Bizi Takip Edin

AMERİKA

Trump, ekonomi programını savundu

Yayınlanma

ABD’de Cumhuriyetçi başkan adayı Donald Trump, ABD ekonomisini fahiş gümrük vergisi artışları ve Merkez Bankası (Fed) ile daha doğrudan istişare yoluyla elden geçirme planlarını savunarak, gündeminin enflasyonu körükleyeceği ve ulusal borcu artıracağı tahminlerine rağmen politikalarının önemli bir büyümeyle sonuçlanacağını iddia etti.

Bloomberg Genel Yayın Yönetmeni John Micklethwait’e salı günü Chicago Ekonomi Kulübü’nde verdiği mülakatta Trump, “[Tarife artışının] Çok büyük bir etkisi olacak, olumlu bir etkisi olacak,” dedi.

Bir saat süren görüşme boyunca Trump, ekonomistlerin, politikalarının ekonomi üzerinde net negatif bir etki yaratacağı ve maliyetleri ABD’li tüketicilere yansıtacağı yönündeki tahminlerini reddetti.

Trump’ın gümrük vergisi yoluyla şirketleri ABD’ye döndürme planı

Eski başkan, önerdiği gümrük vergilerinin tedarik zincirlerini bozabileceği ya da küçük işletmeleri sıkıştırabileceği ihtimalini göz ardı ederek, şirketlerin vergilerden kaçınmak için üretimi hızla ABD’ye geri döndüreceğini savundu.

Trump, milyonlarca “belgesiz” göçmeni sınır dışı etme planlarının etkisinin de yasal göçle dengeleneceğini savundu.

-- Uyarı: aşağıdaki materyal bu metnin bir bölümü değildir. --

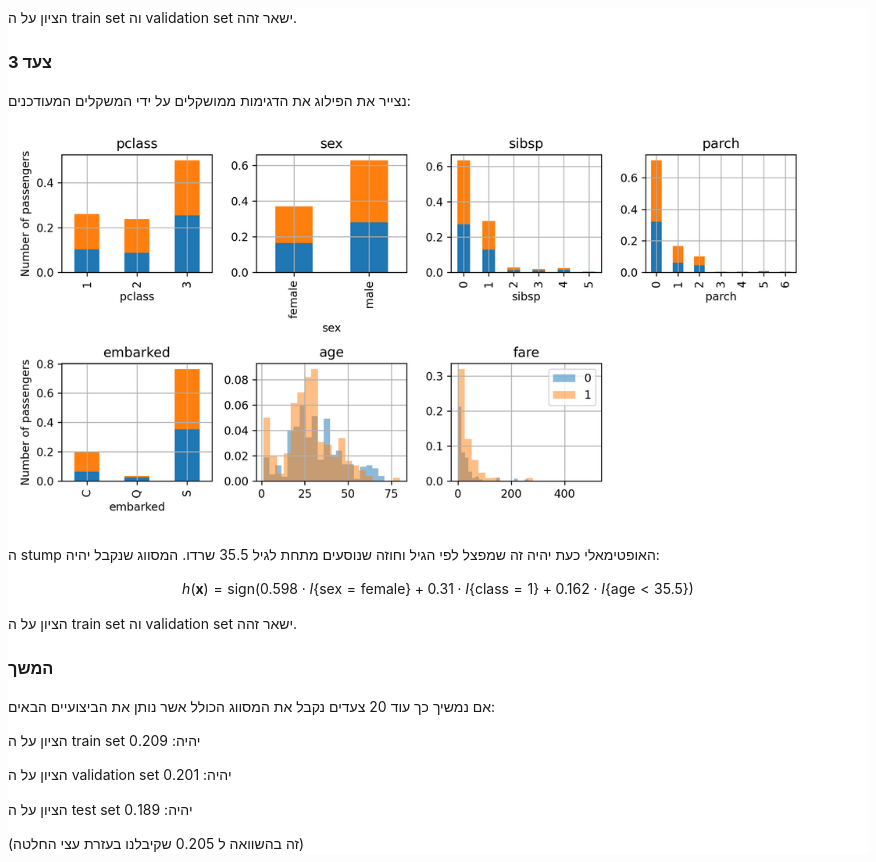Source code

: הציון על ה train set וה validation set ישאר זהה.

</div>

### צעד 3

נצייר את הפילוג את הדגימות ממושקלים על ידי המשקלים המעודכנים:

<div class="imgbox" style="max-width:800px">

![](./output/titanic_adaboost_step_03.png)

</div>

ה stump האופטימאלי כעת יהיה זה שמפצל לפי הגיל וחוזה שנוסעים מתחת לגיל 35.5 שרדו. המסווג שנקבל יהיה:

$$
h(\boldsymbol{x})=\text{sign}\left(
    0.598 \cdot I\{\text{sex}=\text{female}\}
    +0.31 \cdot I\{\text{class}=1\}
    +0.162 \cdot I\{\text{age}<35.5\}
\right)
$$

הציון על ה train set וה validation set ישאר זהה.

### המשך

אם נמשיך כך עוד 20 צעדים נקבל את המסווג הכולל אשר נותן את הביצועיים הבאים:

הציון על ה train set יהיה: 0.209

הציון על ה validation set יהיה: 0.201

הציון על ה test set יהיה: 0.189

(זה בהשוואה ל 0.205 שקיבלנו בעזרת עצי החלטה)

</div>
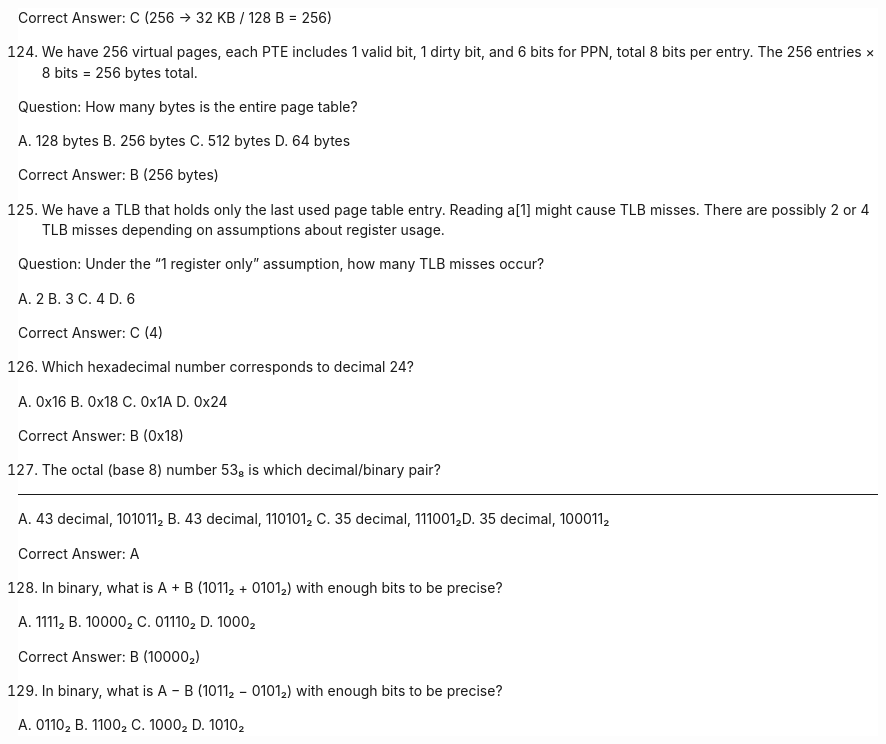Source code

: Correct Answer: C (256 → 32 KB / 128 B = 256)

124. We have 256 virtual pages, each PTE includes 1 valid bit, 1 dirty bit, and 6 bits for PPN, total 8 bits
per entry. The 256 entries × 8 bits = 256 bytes total.

Question: How many bytes is the entire page table?

A. 128 bytes​
B. 256 bytes​
C. 512 bytes​
D. 64 bytes

Correct Answer: B (256 bytes)

125. We have a TLB that holds only the last used page table entry. Reading a[1] might cause TLB
misses. There are possibly 2 or 4 TLB misses depending on assumptions about register usage.

Question: Under the “1 register only” assumption, how many TLB misses occur?

A. 2​
B. 3​
C. 4​
D. 6

Correct Answer: C (4)

126. Which hexadecimal number corresponds to decimal 24?

A. 0x16​
B. 0x18​
C. 0x1A​
D. 0x24

Correct Answer: B (0x18)

127. The octal (base 8) number 53₈ is which decimal/binary pair?


-----

A. 43 decimal, 101011₂​
B. 43 decimal, 110101₂​
C. 35 decimal, 111001₂​
D. 35 decimal, 100011₂

Correct Answer: A

128. In binary, what is A + B (1011₂ + 0101₂) with enough bits to be precise?

A. 1111₂​
B. 10000₂​
C. 01110₂​
D. 1000₂

Correct Answer: B (10000₂)

129. In binary, what is A − B (1011₂ − 0101₂) with enough bits to be precise?

A. 0110₂​
B. 1100₂​
C. 1000₂​
D. 1010₂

Liderliğinin müttefiklerden öfke yerine sadakat uyandıracağını ileri süren Trump, “Hepimiz büyümeden yanayız. Şirketleri ülkemize geri getireceğiz,” dedi.

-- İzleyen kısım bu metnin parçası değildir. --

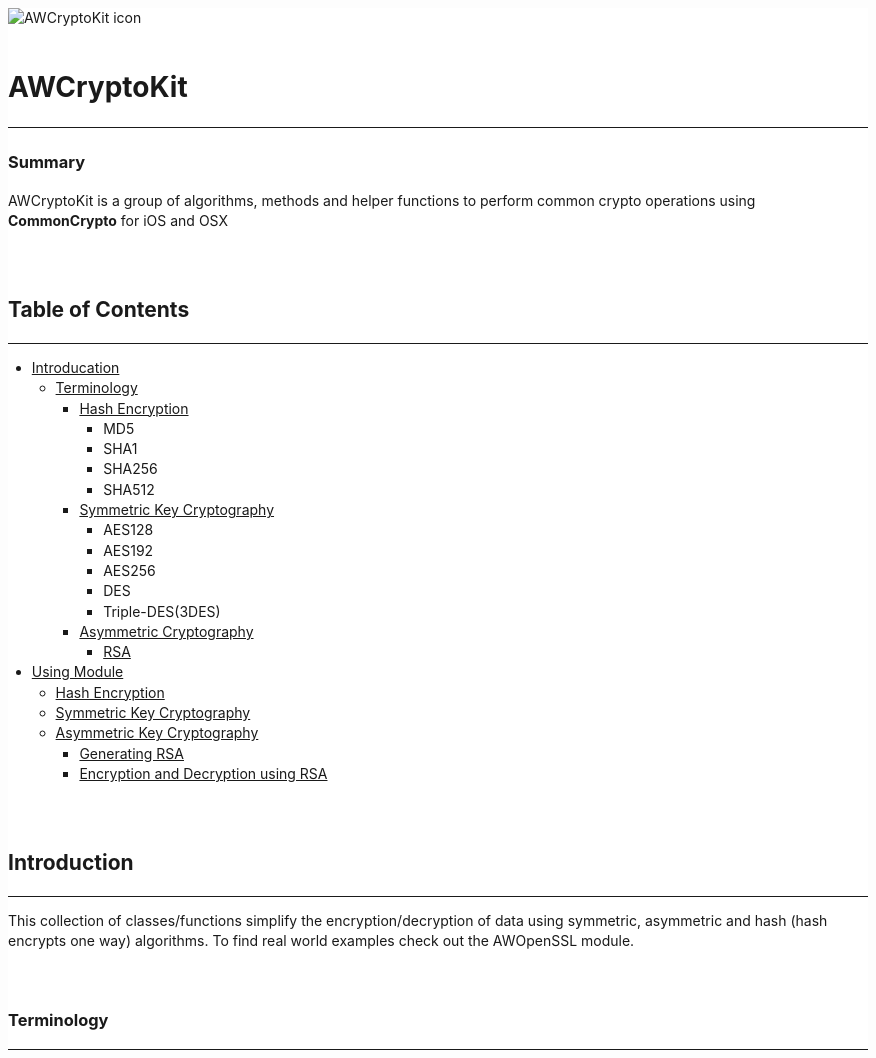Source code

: 
![AWCryptoKit icon](https://cdn2.iconfinder.com/data/icons/security-2-1/512/Cryptography-128.png)

# AWCryptoKit
---
### Summary
AWCryptoKit is a group of algorithms, methods and helper functions to perform common crypto operations using
**CommonCrypto** for iOS and OSX

<br/>

## Table of Contents
---
- [Introducation](#introduction)
  * [Terminology](#introduction-terminology)
    * [Hash Encryption](#introduction-hash-encryption)
      * MD5
      * SHA1
      * SHA256
      * SHA512
    * [Symmetric Key Cryptography](#introduction-terminology-symmetric-key-crypt)
      * AES128
      * AES192
      * AES256
      * DES
      * Triple-DES(3DES)
    * [Asymmetric Cryptography](#introduction-terminology-asymmetric-crypt)
      * [RSA](#introduction-terminology-asymmetric-crypt-rsa)
- [Using Module](#using-module)
  * [Hash Encryption](#using-module-hash-encryption)
  * [Symmetric Key Cryptography](#using-module-symmetric-key-crypt)
  * [Asymmetric Key Cryptography](#using-module-asymmetric-key-crypt)
    * [Generating RSA](#using-module-asymmetric-key-crypt-generating-rsa)
    * [Encryption and Decryption using RSA](#using-module-asymmetric-key-crypt-encrypt-decrypt-rsa)


<br />

## Introduction <a name="introduction"></a>

---

This collection of classes/functions simplify the encryption/decryption of data using  symmetric, asymmetric and hash (hash encrypts one way) algorithms. To find real world examples check out the  AWOpenSSL module.

<br />

### Terminology <a name="introduction-terminology"></a>

---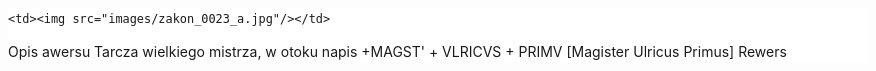     <td><img src="images/zakon_0023_a.jpg"/></td>
  </tr>
  <tr>
    <th>Opis awersu</th>
    <td>Tarcza wielkiego mistrza, w otoku napis +MAGST' + VLRICVS + PRIMV [Magister Ulricus Primus]</td>
  </tr>
  <tr>
    <th>Rewers</th>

Bloomberg’e göre Cumhuriyetçi adayın iddiaları, yabancı mallara uygulanan gümrük vergilerinin önemli ölçüde artırılmasının “burada sahip olduğumuz şirketleri ve buraya taşınacak yeni şirketleri” koruyacağı yönündeki argümanını alkışlayan katılımcılar tarafından sıcak bir şekilde karşılandı.

Salon yaklaşık 600 kişi ve Trump kampanyası çalışanlarından oluşan büyük bir grupla doluydu. Salonda bulunan yöneticiler arasında geleneksel olarak Cumhuriyetçilere oy veren Chicago merkezli bir aile olan Duchossois Capital Management’ın başkanı Ashley Duchossois da vardı.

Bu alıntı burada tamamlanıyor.